Source document:
= = = = =
The Autoharp Page

Music Room ^ Song Instruments Autoharp Banjo Concertina MP3 Playlist The Literary Page

The autoharp is an instrument I have known since my earliest childhood, but it was only a few years ago that I began to take an active interest in it.  I would like to introduce it to you here.  

The picture on the right is of me with my old Oscar Schmidt autoharp (1958 vintage, the same model as played by Johnny Cash's beloved June Carter in the film "Walk the Line"), which I have upgraded from 12 to 21 bars. Click on the pic to hear me playing "The Skye Boat Song" on it (mp3 format).

But I am sure you are curious about this rather rare musical instrument.

Click on a question to find out the answer!

1. What is an autoharp?    
2. How do you play it?

3. Where does it come from?
4. What kind of music is it suitable for?

5. Where can you get sheet music for it?
6. Where can you get one?

7. OK - so the autoharp is a kind of zither?

For more information in the Internet, try these links: 

UK Autoharps 

Cyberpluckers mailing list

Autoharp Quarterly

Oscar Schmidt (autoharp manufacturer)


1. What is an autoharp?

An autoharp is a stringed instrument consisting of a flat, roughly harp-shaped wooden box about 2 feet long and 1 foot wide with many (nowadays usually 36 or 37) wire strings and a number (usually 12, 15 or 21) of spring-loaded cross-bars with felt pads for damping specific strings. Each bar gives you a different chord when you press it and strum the strings. So they are called chord bars.

2. How do you play it?

Easy as pie - if you practise long enough!
= = = = =
Entries supplied:
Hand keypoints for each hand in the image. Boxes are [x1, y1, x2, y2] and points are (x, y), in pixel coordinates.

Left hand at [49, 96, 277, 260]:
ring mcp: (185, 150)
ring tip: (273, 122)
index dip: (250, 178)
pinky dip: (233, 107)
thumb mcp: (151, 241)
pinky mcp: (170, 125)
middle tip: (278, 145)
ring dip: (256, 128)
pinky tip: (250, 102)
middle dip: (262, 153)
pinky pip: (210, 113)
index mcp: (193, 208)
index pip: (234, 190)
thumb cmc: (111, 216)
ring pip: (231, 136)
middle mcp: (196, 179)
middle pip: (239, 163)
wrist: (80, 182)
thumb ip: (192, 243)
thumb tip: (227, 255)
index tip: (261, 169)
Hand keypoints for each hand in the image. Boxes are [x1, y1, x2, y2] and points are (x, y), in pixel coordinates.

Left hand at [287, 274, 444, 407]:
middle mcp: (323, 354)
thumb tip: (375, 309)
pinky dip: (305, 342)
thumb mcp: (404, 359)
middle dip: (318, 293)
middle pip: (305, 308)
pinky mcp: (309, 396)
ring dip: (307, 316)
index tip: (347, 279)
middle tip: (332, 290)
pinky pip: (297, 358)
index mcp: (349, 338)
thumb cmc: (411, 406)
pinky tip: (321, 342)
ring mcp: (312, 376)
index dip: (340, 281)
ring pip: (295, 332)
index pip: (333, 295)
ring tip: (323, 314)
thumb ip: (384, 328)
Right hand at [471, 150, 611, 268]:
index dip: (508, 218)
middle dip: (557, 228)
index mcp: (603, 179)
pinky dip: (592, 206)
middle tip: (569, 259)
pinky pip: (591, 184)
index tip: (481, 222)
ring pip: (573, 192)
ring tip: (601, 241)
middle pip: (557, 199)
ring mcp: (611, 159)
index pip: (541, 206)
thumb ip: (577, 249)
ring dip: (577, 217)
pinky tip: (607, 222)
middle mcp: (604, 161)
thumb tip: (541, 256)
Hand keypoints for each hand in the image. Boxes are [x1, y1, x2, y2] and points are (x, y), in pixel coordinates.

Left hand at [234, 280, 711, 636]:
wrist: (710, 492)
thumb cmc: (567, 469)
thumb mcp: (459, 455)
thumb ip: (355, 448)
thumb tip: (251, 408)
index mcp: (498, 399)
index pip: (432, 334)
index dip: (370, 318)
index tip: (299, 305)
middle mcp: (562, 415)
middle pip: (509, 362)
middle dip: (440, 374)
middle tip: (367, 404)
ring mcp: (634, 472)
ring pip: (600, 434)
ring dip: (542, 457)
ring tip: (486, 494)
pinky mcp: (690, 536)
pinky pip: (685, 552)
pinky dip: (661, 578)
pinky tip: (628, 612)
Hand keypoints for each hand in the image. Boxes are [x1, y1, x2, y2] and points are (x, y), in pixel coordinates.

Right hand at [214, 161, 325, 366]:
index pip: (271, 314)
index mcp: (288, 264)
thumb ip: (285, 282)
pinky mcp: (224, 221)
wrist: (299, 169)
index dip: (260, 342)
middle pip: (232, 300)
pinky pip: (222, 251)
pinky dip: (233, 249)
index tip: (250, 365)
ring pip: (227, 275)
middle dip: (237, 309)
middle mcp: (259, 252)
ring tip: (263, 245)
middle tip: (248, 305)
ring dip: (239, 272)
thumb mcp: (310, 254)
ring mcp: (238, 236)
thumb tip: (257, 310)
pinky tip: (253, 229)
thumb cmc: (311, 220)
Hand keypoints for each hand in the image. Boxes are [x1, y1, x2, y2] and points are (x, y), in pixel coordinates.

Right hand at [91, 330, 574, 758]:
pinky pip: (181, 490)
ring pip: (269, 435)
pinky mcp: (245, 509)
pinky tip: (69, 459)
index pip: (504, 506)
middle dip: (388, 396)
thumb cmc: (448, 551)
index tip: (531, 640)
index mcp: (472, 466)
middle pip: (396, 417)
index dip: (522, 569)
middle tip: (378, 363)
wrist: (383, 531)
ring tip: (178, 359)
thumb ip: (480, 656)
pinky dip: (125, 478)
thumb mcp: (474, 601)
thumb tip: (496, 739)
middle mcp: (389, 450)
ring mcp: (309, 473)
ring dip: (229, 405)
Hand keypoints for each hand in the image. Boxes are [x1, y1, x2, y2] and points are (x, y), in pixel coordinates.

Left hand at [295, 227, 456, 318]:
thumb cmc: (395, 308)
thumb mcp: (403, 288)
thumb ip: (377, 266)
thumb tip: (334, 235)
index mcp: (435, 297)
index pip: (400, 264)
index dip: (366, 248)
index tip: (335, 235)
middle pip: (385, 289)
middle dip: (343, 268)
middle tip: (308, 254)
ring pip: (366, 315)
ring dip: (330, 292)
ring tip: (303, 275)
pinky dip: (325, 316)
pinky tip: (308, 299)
= = = = =
Required action: From the autoharp page, write out word for word the passage starting with "The picture on" and going on through "it suitable for?".

Response for this exercise:
The picture on the right is of me with my old Oscar Schmidt autoharp (1958 vintage, the same model as played by Johnny Cash's beloved June Carter in the film "Walk the Line"), which I have upgraded from 12 to 21 bars. Click on the pic to hear me playing "The Skye Boat Song" on it (mp3 format).

But I am sure you are curious about this rather rare musical instrument.

Click on a question to find out the answer!

1. What is an autoharp?    
2. How do you play it?

3. Where does it come from?
4. What kind of music is it suitable for?